**Required action:**
Where the lines below hold images, skip those and copy every word exactly.

**Available data:**

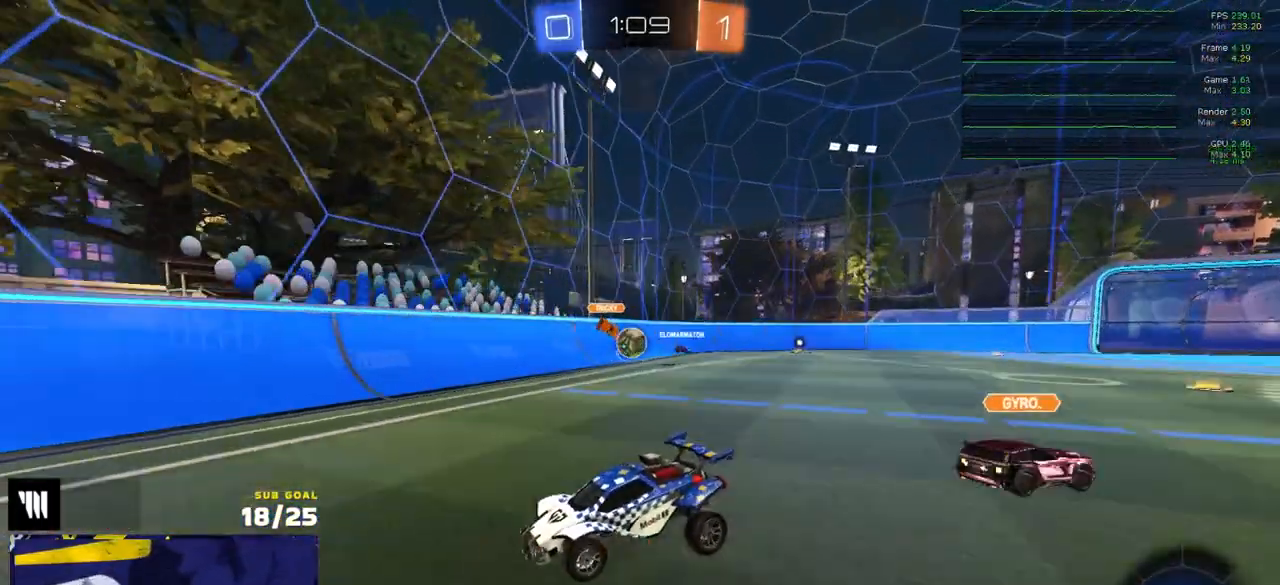
{"buttons": ["R2", "L3"], "left_stick": "up", "right_stick": "center", "events": [[67, "A", "down"], [217, "A", "up"], [267, "L2", "up"], [300, "left_stick", "up-left"], [350, "L3", "down"], [367, "R2", "down"], [433, "left_stick", "up"]]}
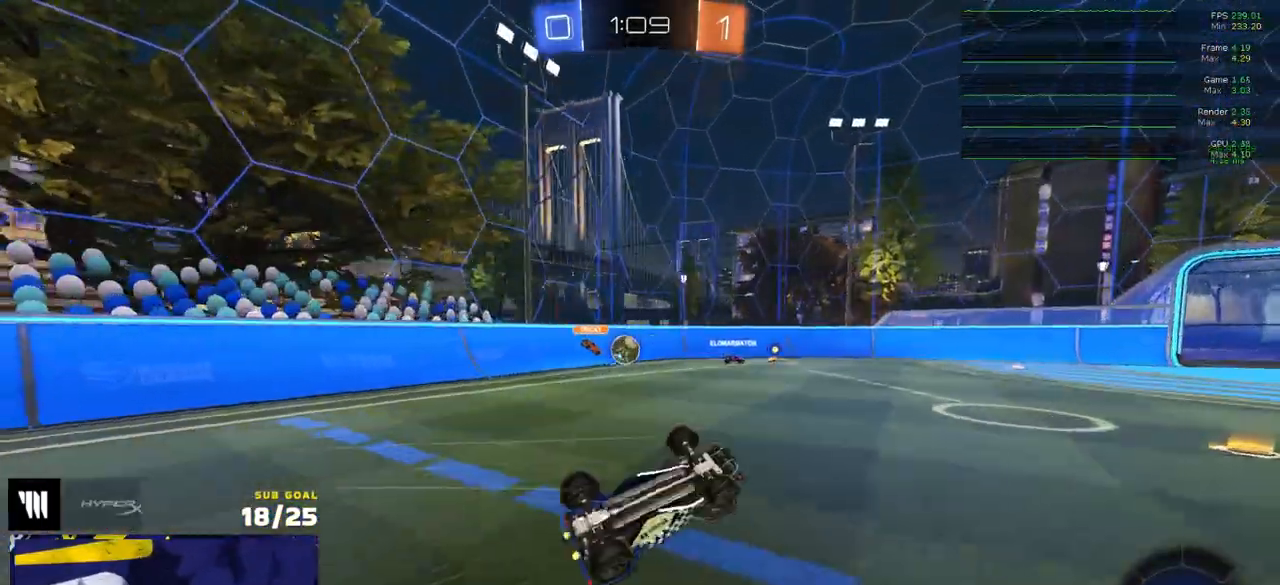
{"buttons": ["R2"], "left_stick": "up-right", "right_stick": "center", "events": [[233, "left_stick", "up-right"], [300, "L3", "up"], [300, "Y", "down"], [367, "Y", "up"]]}
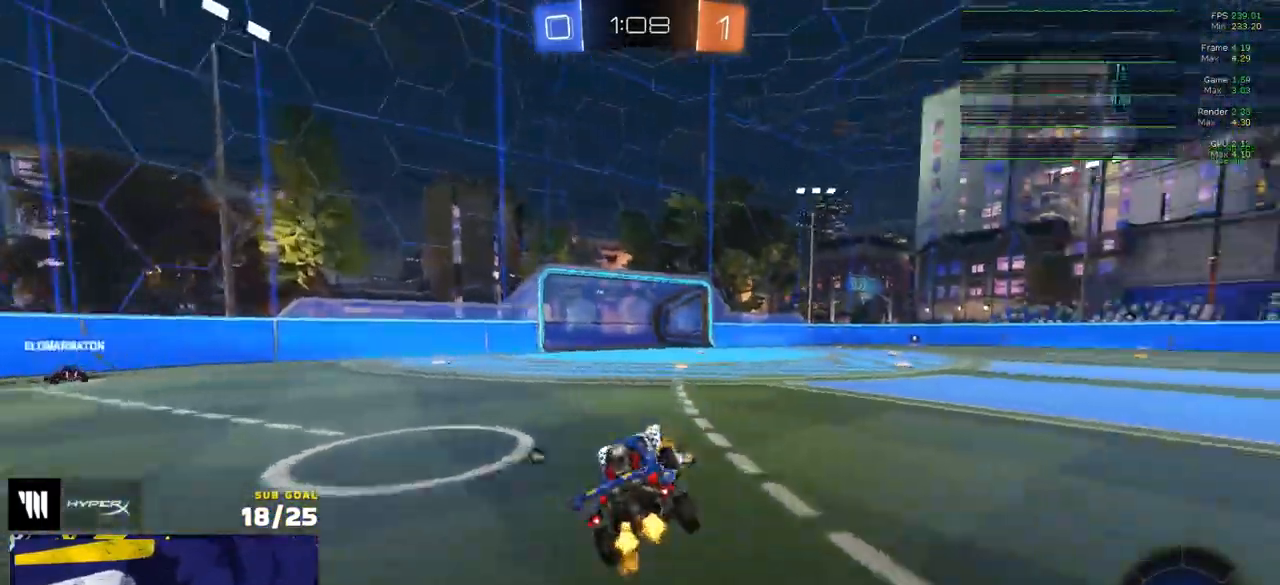
{"buttons": ["Y", "R2"], "left_stick": "right", "right_stick": "center", "events": [[67, "left_stick", "center"], [100, "R3", "down"], [350, "R3", "up"], [350, "left_stick", "right"], [500, "Y", "down"]]}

**Your response:**
{"buttons": ["R2", "L3"], "left_stick": "up", "right_stick": "center", "events": [[67, "A", "down"], [217, "A", "up"], [267, "L2", "up"], [300, "left_stick", "up-left"], [350, "L3", "down"], [367, "R2", "down"], [433, "left_stick", "up"]]}
{"buttons": ["R2"], "left_stick": "up-right", "right_stick": "center", "events": [[233, "left_stick", "up-right"], [300, "L3", "up"], [300, "Y", "down"], [367, "Y", "up"]]}
{"buttons": ["Y", "R2"], "left_stick": "right", "right_stick": "center", "events": [[67, "left_stick", "center"], [100, "R3", "down"], [350, "R3", "up"], [350, "left_stick", "right"], [500, "Y", "down"]]}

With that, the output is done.